Brooklyn's Baby Dayliner is upbeat, joyous, earnest, and romantic, all at once. He combines Leonard Cohen's songcraft, the electronic pulse of New Order, and the jiggy performance style of Al Green. He's also been compared to Serge Gainsbourg, David Bowie, James Brown, Tom Jones, The Smiths, Daft Punk, and Stephin Merritt's Magnetic Fields -- influences which he gratefully cites alongside the classical and jazz of his formal musical training, and the street sounds he absorbed while growing up in New York City.
Imagine wooshing and plinging synths, trip-the-light fantastic pianos, catchy beats, highly literate lyrics, and the low tones of one man's melodic voice. We're calling him a 21st century Frank Sinatra.
Baby Dayliner is first and foremost a performer. He does a one-man karaoke kind of thing a la FischerSpooner or Har Mar Superstar, gyrating along to his pre-recorded electronic/organic songs -- accompanied on stage only by a mysterious, antique suitcase. Unlike the Electroclash crew, however, "the act" is earnest, romantic, and highly musical -- even if he moves like Elvis and looks a bit like Kevin Bacon. He refers to his stage show as "cabaret."

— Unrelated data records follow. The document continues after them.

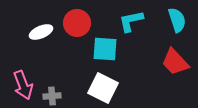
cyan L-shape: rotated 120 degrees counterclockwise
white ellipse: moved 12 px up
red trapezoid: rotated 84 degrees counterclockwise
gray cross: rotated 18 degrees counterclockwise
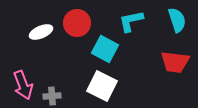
cyan square: rotated 24 degrees clockwise
red trapezoid: rotated 40 degrees counterclockwise
white square: moved 1 px left, 2 px up
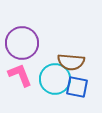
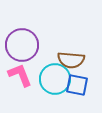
purple circle: moved 2 px down
brown semicircle: moved 2 px up
blue square: moved 2 px up
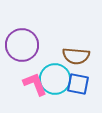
brown semicircle: moved 5 px right, 4 px up
pink L-shape: moved 15 px right, 9 px down
blue square: moved 1 px right, 1 px up
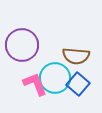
cyan circle: moved 1 px up
blue square: rotated 30 degrees clockwise
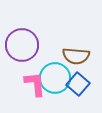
pink L-shape: rotated 16 degrees clockwise
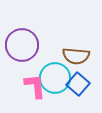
pink L-shape: moved 2 px down
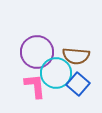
purple circle: moved 15 px right, 7 px down
cyan circle: moved 1 px right, 5 px up
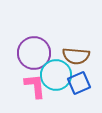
purple circle: moved 3 px left, 1 px down
cyan circle: moved 2 px down
blue square: moved 1 px right, 1 px up; rotated 25 degrees clockwise
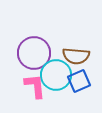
blue square: moved 2 px up
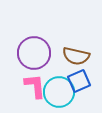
brown semicircle: rotated 8 degrees clockwise
cyan circle: moved 3 px right, 17 px down
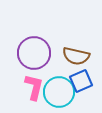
blue square: moved 2 px right
pink L-shape: moved 1 px left, 1 px down; rotated 20 degrees clockwise
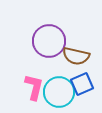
purple circle: moved 15 px right, 12 px up
blue square: moved 1 px right, 3 px down
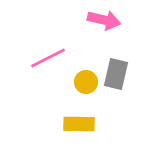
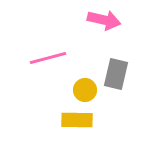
pink line: rotated 12 degrees clockwise
yellow circle: moved 1 px left, 8 px down
yellow rectangle: moved 2 px left, 4 px up
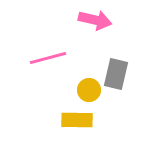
pink arrow: moved 9 px left
yellow circle: moved 4 px right
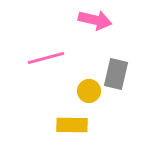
pink line: moved 2 px left
yellow circle: moved 1 px down
yellow rectangle: moved 5 px left, 5 px down
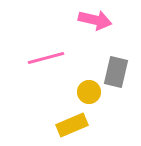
gray rectangle: moved 2 px up
yellow circle: moved 1 px down
yellow rectangle: rotated 24 degrees counterclockwise
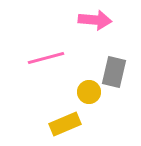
pink arrow: rotated 8 degrees counterclockwise
gray rectangle: moved 2 px left
yellow rectangle: moved 7 px left, 1 px up
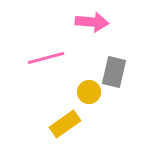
pink arrow: moved 3 px left, 2 px down
yellow rectangle: rotated 12 degrees counterclockwise
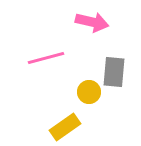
pink arrow: rotated 8 degrees clockwise
gray rectangle: rotated 8 degrees counterclockwise
yellow rectangle: moved 3 px down
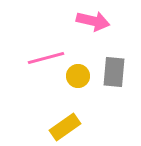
pink arrow: moved 1 px right, 1 px up
yellow circle: moved 11 px left, 16 px up
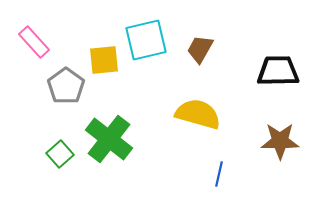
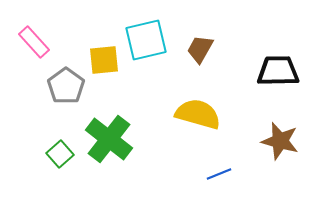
brown star: rotated 15 degrees clockwise
blue line: rotated 55 degrees clockwise
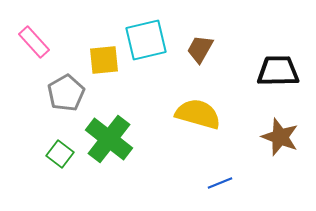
gray pentagon: moved 7 px down; rotated 6 degrees clockwise
brown star: moved 4 px up; rotated 6 degrees clockwise
green square: rotated 12 degrees counterclockwise
blue line: moved 1 px right, 9 px down
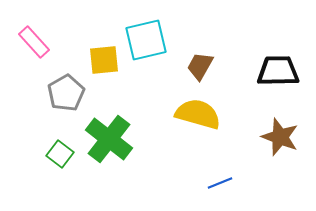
brown trapezoid: moved 17 px down
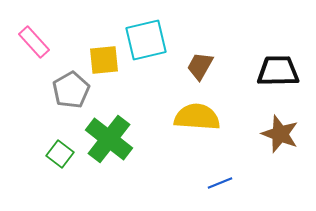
gray pentagon: moved 5 px right, 3 px up
yellow semicircle: moved 1 px left, 3 px down; rotated 12 degrees counterclockwise
brown star: moved 3 px up
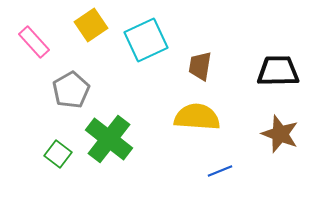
cyan square: rotated 12 degrees counterclockwise
yellow square: moved 13 px left, 35 px up; rotated 28 degrees counterclockwise
brown trapezoid: rotated 20 degrees counterclockwise
green square: moved 2 px left
blue line: moved 12 px up
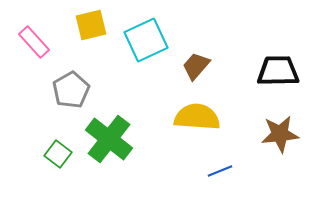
yellow square: rotated 20 degrees clockwise
brown trapezoid: moved 4 px left; rotated 32 degrees clockwise
brown star: rotated 27 degrees counterclockwise
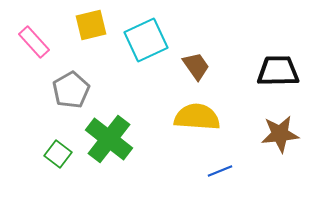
brown trapezoid: rotated 104 degrees clockwise
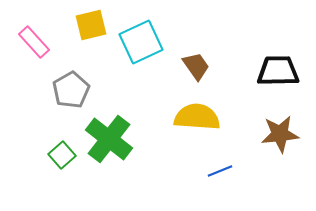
cyan square: moved 5 px left, 2 px down
green square: moved 4 px right, 1 px down; rotated 12 degrees clockwise
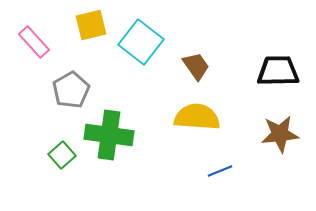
cyan square: rotated 27 degrees counterclockwise
green cross: moved 4 px up; rotated 30 degrees counterclockwise
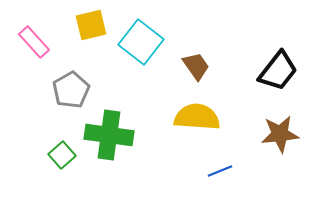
black trapezoid: rotated 129 degrees clockwise
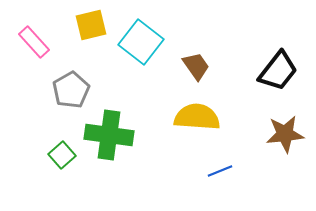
brown star: moved 5 px right
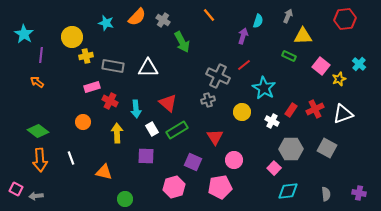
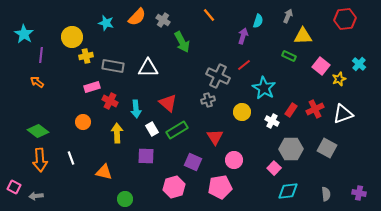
pink square at (16, 189): moved 2 px left, 2 px up
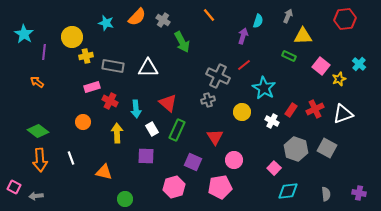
purple line at (41, 55): moved 3 px right, 3 px up
green rectangle at (177, 130): rotated 35 degrees counterclockwise
gray hexagon at (291, 149): moved 5 px right; rotated 20 degrees clockwise
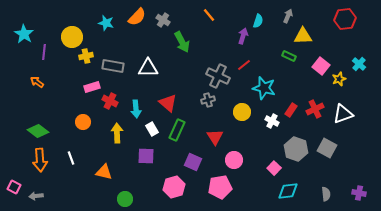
cyan star at (264, 88): rotated 15 degrees counterclockwise
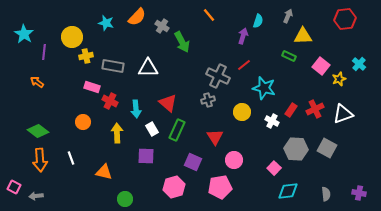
gray cross at (163, 20): moved 1 px left, 6 px down
pink rectangle at (92, 87): rotated 35 degrees clockwise
gray hexagon at (296, 149): rotated 15 degrees counterclockwise
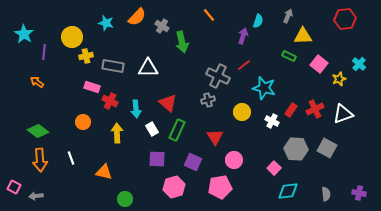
green arrow at (182, 42): rotated 15 degrees clockwise
pink square at (321, 66): moved 2 px left, 2 px up
purple square at (146, 156): moved 11 px right, 3 px down
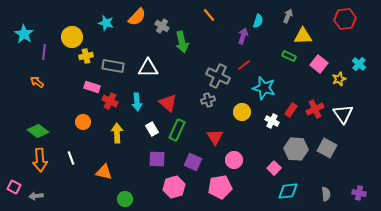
cyan arrow at (136, 109): moved 1 px right, 7 px up
white triangle at (343, 114): rotated 45 degrees counterclockwise
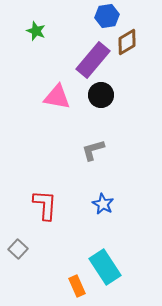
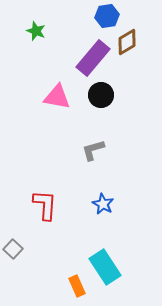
purple rectangle: moved 2 px up
gray square: moved 5 px left
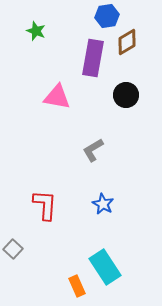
purple rectangle: rotated 30 degrees counterclockwise
black circle: moved 25 px right
gray L-shape: rotated 15 degrees counterclockwise
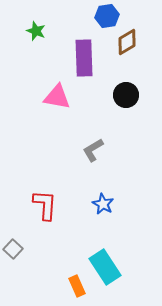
purple rectangle: moved 9 px left; rotated 12 degrees counterclockwise
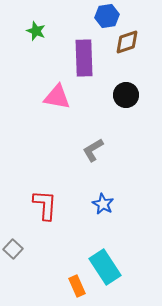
brown diamond: rotated 12 degrees clockwise
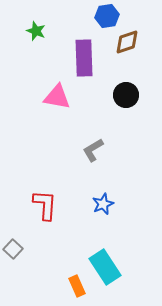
blue star: rotated 20 degrees clockwise
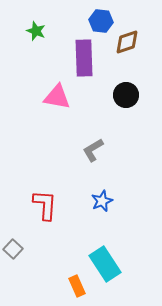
blue hexagon: moved 6 px left, 5 px down; rotated 15 degrees clockwise
blue star: moved 1 px left, 3 px up
cyan rectangle: moved 3 px up
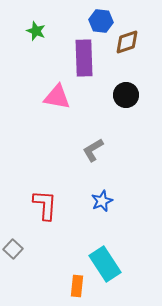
orange rectangle: rotated 30 degrees clockwise
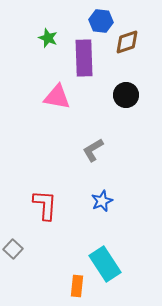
green star: moved 12 px right, 7 px down
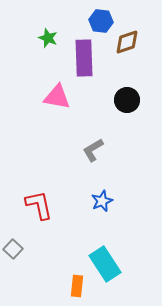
black circle: moved 1 px right, 5 px down
red L-shape: moved 6 px left; rotated 16 degrees counterclockwise
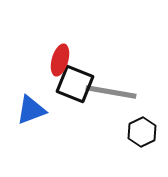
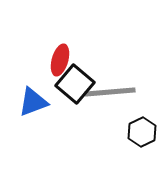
black square: rotated 18 degrees clockwise
gray line: moved 1 px left; rotated 15 degrees counterclockwise
blue triangle: moved 2 px right, 8 px up
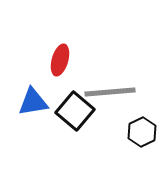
black square: moved 27 px down
blue triangle: rotated 12 degrees clockwise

Brassland's latest signing came to the label's attention in part via The National, who are avid fans of his New York performances. Over the past two years he has developed an intense cult fanbase, and now draws hundreds to his monthly gigs at clubs like Mercury Lounge and Luxx and bigger rooms such as the Bowery Ballroom. In March, he'll be doing his first European shows.
In 2004, Baby Dayliner plans to take "the act" on the road. Extensively.
Make note that Baby Dayliner has shared the stage with performers such as The Strokes, The Yeah Yeah Yeahs, The Stills, The Realistics, The National, Metric, Rasputina, Wesley Willis, MC Paul Barman, Quintron, and Rene Risque. He is childhood friends with the rap producer Blockhead. Previous credits include mixing and co-production on "Music by Cavelight," an album of Blockhead instrumentals to be released on Ninja Tune Records in March 2004, and "Party Fun Action Committee," a parody album released on Def Jux.